Junior Bonner (Sam Peckinpah, 1972)
Someone might question the bonafides of this modern western, but like CABLE HOGUE, it's a wonderfully warm (if rugged) showcase for Peckinpah to do something unexpectedly gentle. Okay, so there are barfights and slow-mo destruction of a building, but all that works beautifully for the tone of the picture. Ida Lupino and Robert Preston are spectacular as Steve McQueen's parents, and Joe Don Baker gets to chew some scenery. Lyrical, elegiac meditation on encroaching consumerism and the waning of traditional family values. With knuckle sandwiches and rodeo action. 

Ride Lonesome (Budd Boetticher, 1959)
This always somehow gets forgotten behind THE TALL T or SEVEN MEN FROM NOW when you talk about the Budd Boetticher/Randolph Scott films.

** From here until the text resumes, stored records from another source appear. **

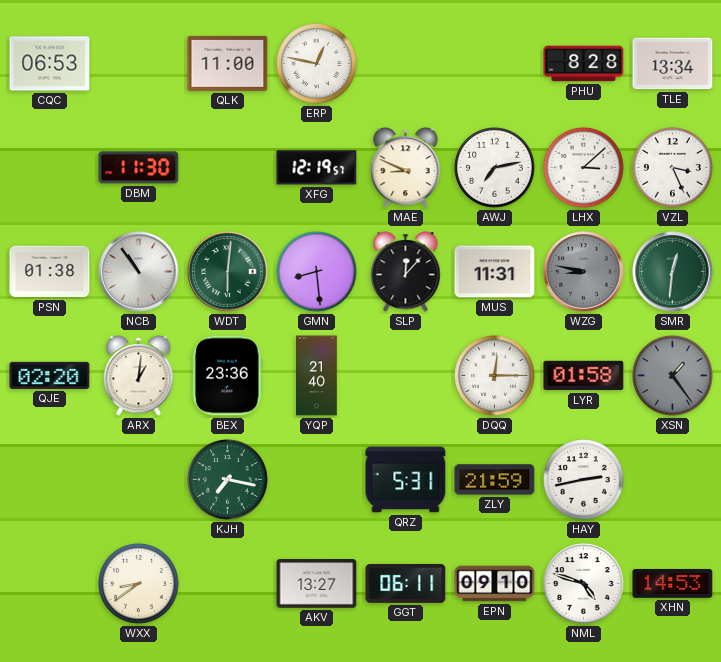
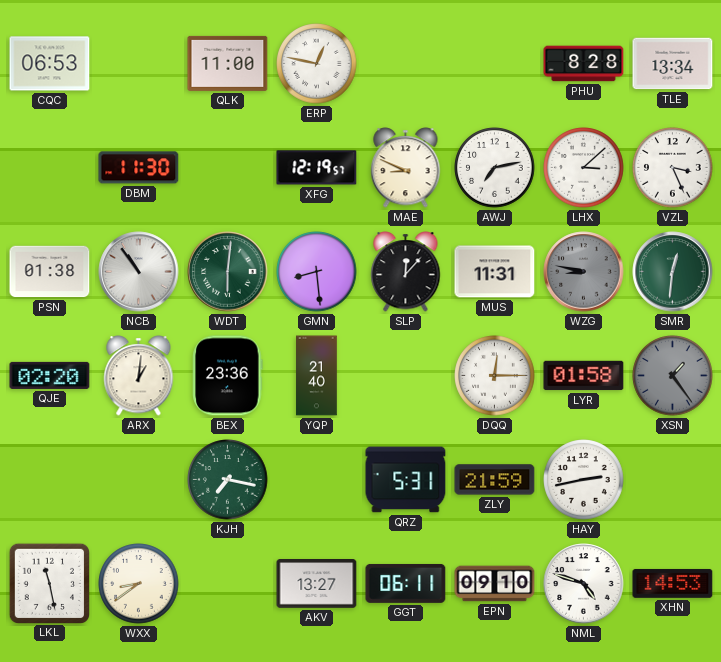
LKL: none -> 11:28
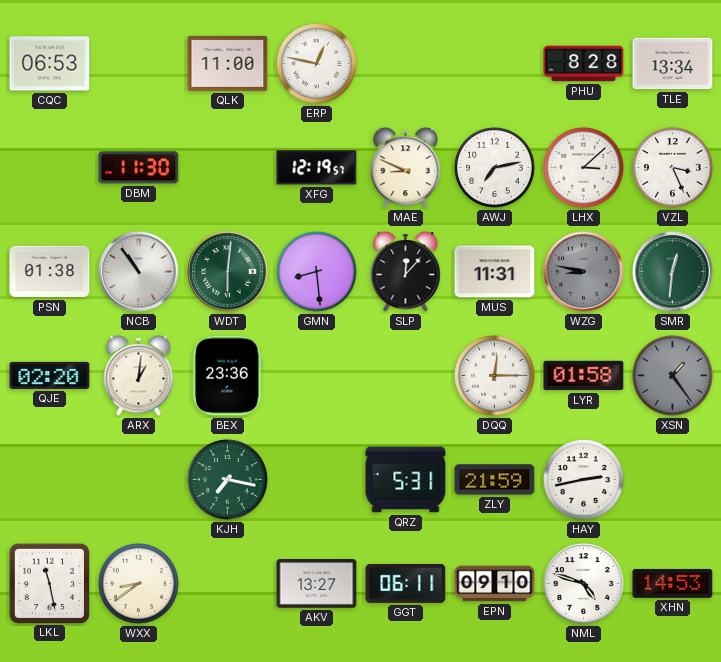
YQP: 21:40 -> none
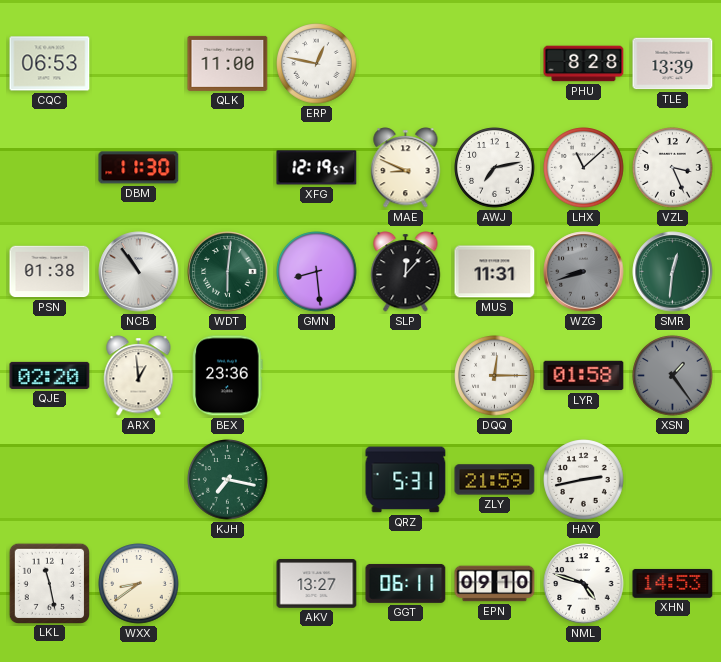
TLE: 13:34 -> 13:39
LHX: 3:08 -> 11:08
WZG: 8:47 -> 8:42
ARX: 1:01 -> 12:59
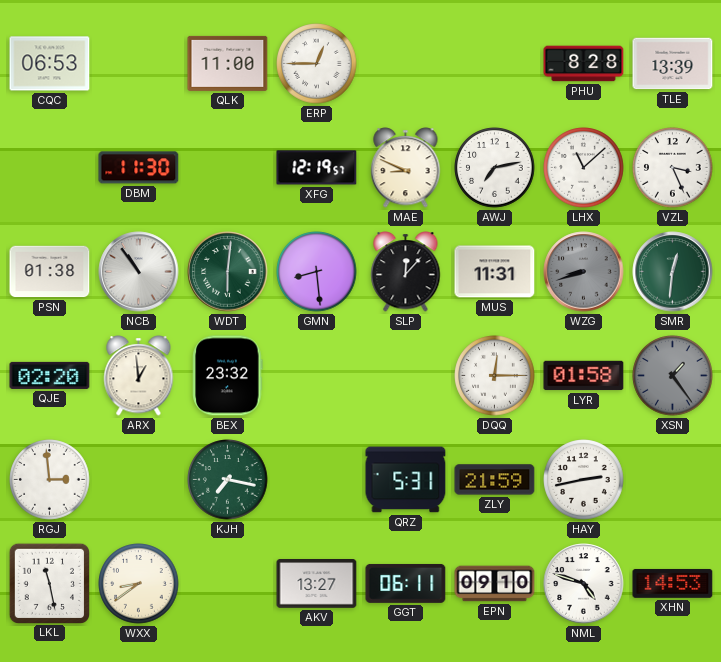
ERP: 12:47 -> 12:45
BEX: 23:36 -> 23:32
RGJ: none -> 2:59
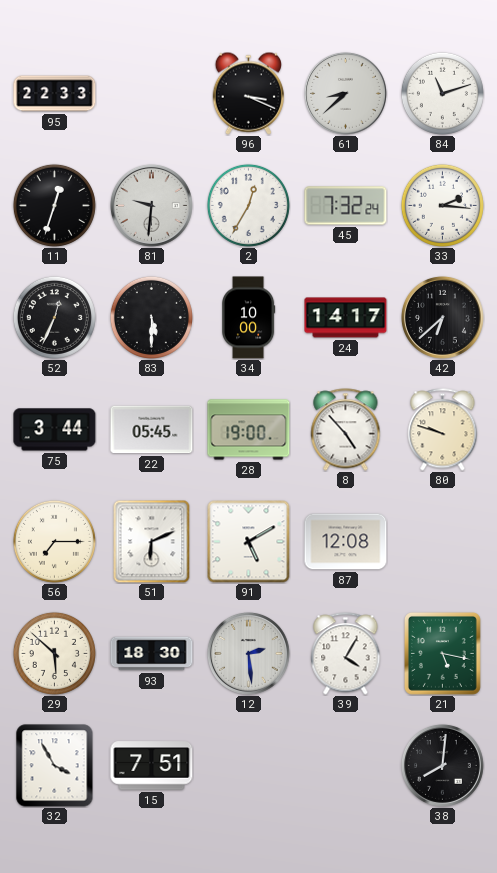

Yet this was the one of the Ranown cycle that got me hooked, and still to this day remains the most potent. At an economic 73 minutes, it's full of uneasy alliances, harsh scenery and even harsher faces, with a sensational cast (Scott, James Best, Lee Van Cleef, James Coburn, Pernell Roberts and Karen Steele) seething with rage and passion under their sweaty skin.